Os comparto lo vivido ayer el nuevo ciclo de vanguardias de arte, concretamente La nueva objetividad, arrancando con Hopper.

La habitación en Nueva York es un óleo sobre lienzo de Edward Hopper de 1932 que retrata a dos personas en un apartamento de la ciudad de Nueva York. Actualmente se encuentra en la colección del Sheldon Museum of Art.

La escena refleja  algo cotidiano y sencillo El exterior es muy oscuro porque la escena se desarrolla de noche . En el interior puede verse que el color de las paredes es de un verde intenso y , tanto la puerta como la mesa son de madera de roble .

Hay un hombre rubio en mangas de camisa leyendo el periódico en un sillón tapizado de rojo  y la pantalla también tiene el mismo color, la mujer -que se supone que es su esposa -teclea con  desgana las teclas de un piano , lleva un vestido de un color rojo intenso y la cabeza y hombros están girados hacia el piano , tocando las teclas con un solo dedo .

Es un matrimonio acomodado donde él expresa una gran tensión leyendo la prensa, literalmente se vuelca en el periódico que tiene entre manos, no está en este mundo, lee con atención algo que centra su interés, y hace caso omiso a su esposa. Su mujer, se siente abandonada, está acostumbrada a estar aburrida, teclea con desgana el piano y es poseedora de un secreto.

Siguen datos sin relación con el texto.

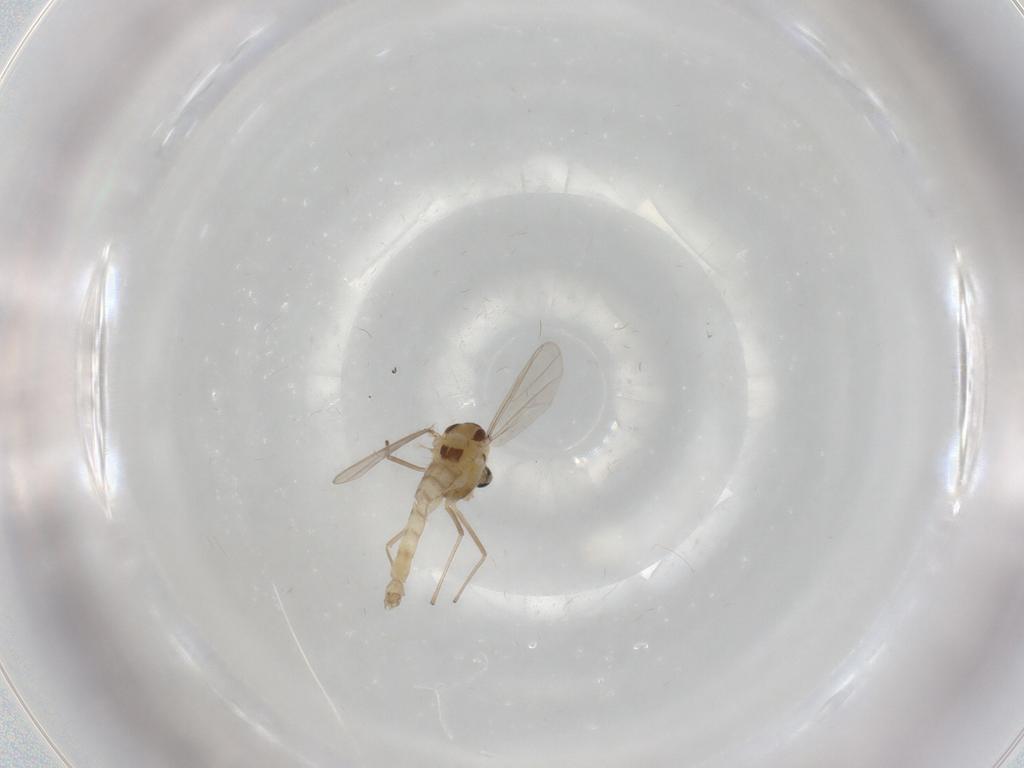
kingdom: Animalia
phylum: Arthropoda
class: Insecta
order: Diptera
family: Chironomidae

Este es Hopper, un artista capaz de crear escenas, capaz de crear ambientes, historias y capaz de estimular nuestra imaginación, dotando a sus personajes de un escenario, que casi siempre tiene una fuerza expresiva que nos arrastra a una imaginación desenfrenada, es más, este cuadro podría servir de comienzo para la base de un guión cinematográfico.